Another example of this can be seen in 1991’s Godzilla vs King Ghidorah. In the film, the main antagonists are two American men who traveled back in time to stop Japan from getting overly powerful, where according to dialogue from the Japanese character from the future, Japan has become the most powerful nation in the world solely from its industry and economy being able to even buy up continents. This plotline as well as time traveling to the past where Godzilla’s pre-mutated Dinosaur form kills several US soldiers during World War II was so controversial it was reported on by CNN and possibly even was the cause of Godzilla films not getting theatrical releases until Godzilla 2000 was released. This overt framing of America as villainous was a first for the franchise, though 1989’s Godzilla vs Biollante has an American genetics company be the cause of Godzilla getting freed. It is a direct contrast to the first film of the Heisei franchise, Return of Godzilla, where America helps save Japan from a rogue Russian nuclear missile, showing the building of tensions between the two countries.

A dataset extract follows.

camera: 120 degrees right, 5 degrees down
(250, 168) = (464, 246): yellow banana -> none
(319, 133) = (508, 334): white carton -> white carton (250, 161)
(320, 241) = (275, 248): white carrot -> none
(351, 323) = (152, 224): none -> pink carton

This trend would continue into the 90s with many Japanese works having America as a power to not be trusted and instead be viewed heavily with suspicion. Perhaps there is no better example of this than in 1995’s Ghost in The Shell by Mamoru Oshii. While the manga itself would have America show up as a result of its more comedic tone it was never fully examined politically, this is in sharp contrast with Oshii’s vision of Ghost in The Shell. In it, the plot is kicked off by a mysterious hacker known only as The Puppet Master. This hacker is revealed to be instead a computer program made by the US military that gained sentience with the US government putting pressure on Japan and Section 9 to cover it up.
Once Motoko/The Major goes rogue to link with The Puppet Master, the US forces waste no time and kill her as well as The Puppet Master to prevent their slip-up from being discovered. The Puppet Master’s Americanness is further accentuated by the fact that their Shell/android body is that of a white blonde American woman. However, for Ghost in The Shell, it doesn’t end there. Much like with 1988’s Akira, the Tokyo of Ghost in The Shell is very westernized and Americanized as seen in the montage of the Major looking upon the city seeing mostly white Shells as the preferred model with Western-style interior housing. As in Akira, Ghost in The Shell warns not just of American militarism but also of encroaching forced American and western ideals upon Japan even putting forth the idea of Japan’s own identity is lost.

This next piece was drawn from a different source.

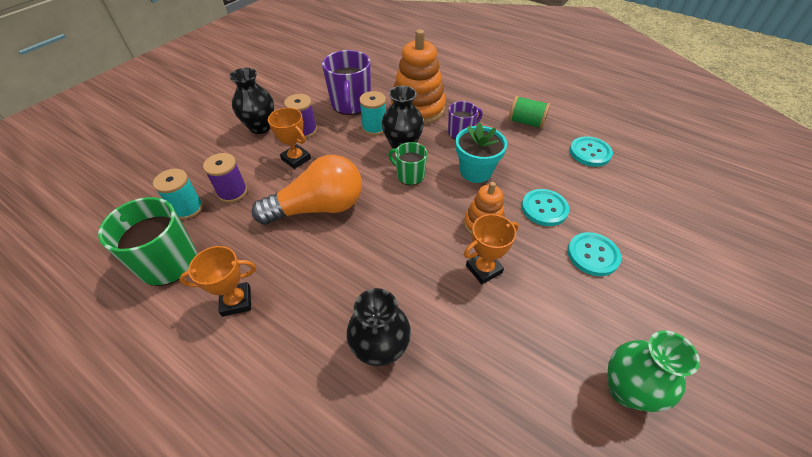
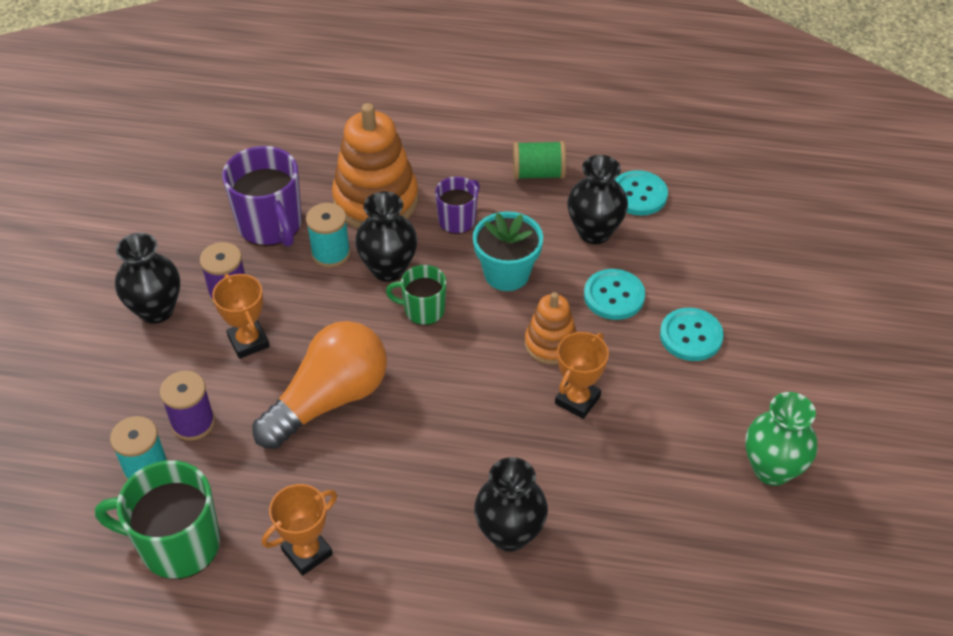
camera: 25 degrees left, 0 degrees up
(296, 159) = (248, 341): orange trophy -> orange trophy turned 45 degrees clockwise
(548, 165) = (594, 232): none -> black vase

As with prior conflicts, however, the tensions between America and Japan cooled significantly in the mid-2000s leading to a softening of rhetoric as Japan looked inwards at its own issues once more. America’s perception of Japan, perhaps ironically caused by the very media that criticized it so heavily, also improved in the 2000s as a result of the aforementioned media consumption. However though, one can see the tension rising more with criticism of America in works like Shin Godzilla as Japan questions its role in modern-day geopolitics and questions if America truly has its best interests at heart, while America begins to criticize Japan’s lack of acknowledgment for World War II. The back and forth between both nations continue to persist, and as long as it does it will influence the media both countries make.